_Page-level text extractions:_
┏━━

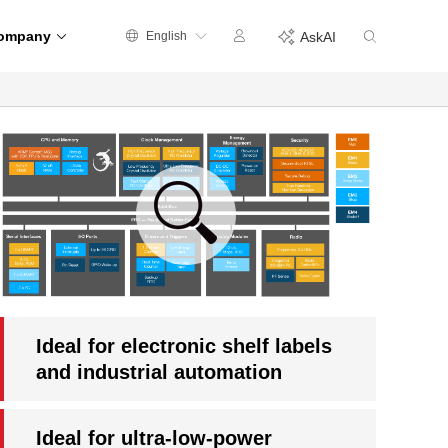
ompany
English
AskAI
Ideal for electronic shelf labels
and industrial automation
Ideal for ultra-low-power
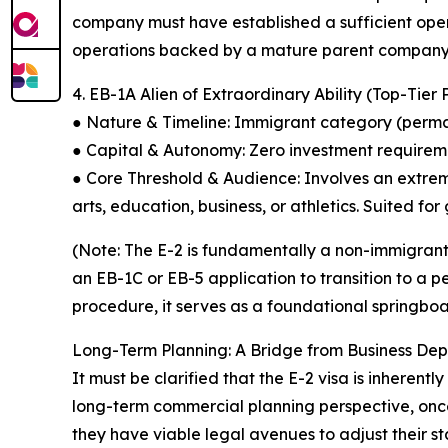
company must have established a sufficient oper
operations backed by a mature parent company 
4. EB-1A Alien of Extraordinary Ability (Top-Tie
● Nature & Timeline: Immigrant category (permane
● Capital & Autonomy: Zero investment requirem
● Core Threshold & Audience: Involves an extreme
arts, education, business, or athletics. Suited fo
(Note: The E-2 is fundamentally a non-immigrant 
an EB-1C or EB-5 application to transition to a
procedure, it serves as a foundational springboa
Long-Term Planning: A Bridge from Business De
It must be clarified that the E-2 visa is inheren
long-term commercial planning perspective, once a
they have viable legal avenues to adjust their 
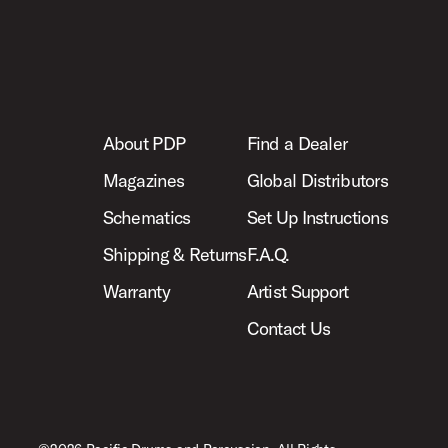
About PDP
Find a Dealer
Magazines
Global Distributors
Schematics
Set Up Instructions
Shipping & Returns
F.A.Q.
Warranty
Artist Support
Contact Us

┗━━

_Work instruction:_ Copy out every line of text from the records above word for word, without the pictures.

_Completed task:_
ompany
English
AskAI
Ideal for electronic shelf labels
and industrial automation
Ideal for ultra-low-power
company must have established a sufficient oper
operations backed by a mature parent company 
4. EB-1A Alien of Extraordinary Ability (Top-Tie
● Nature & Timeline: Immigrant category (permane
● Capital & Autonomy: Zero investment requirem
● Core Threshold & Audience: Involves an extreme
arts, education, business, or athletics. Suited fo
(Note: The E-2 is fundamentally a non-immigrant 
an EB-1C or EB-5 application to transition to a
procedure, it serves as a foundational springboa
Long-Term Planning: A Bridge from Business De
It must be clarified that the E-2 visa is inheren
long-term commercial planning perspective, once a
they have viable legal avenues to adjust their 
About PDP
Find a Dealer
Magazines
Global Distributors
Schematics
Set Up Instructions
Shipping & Returns
F.A.Q.
Warranty
Artist Support
Contact Us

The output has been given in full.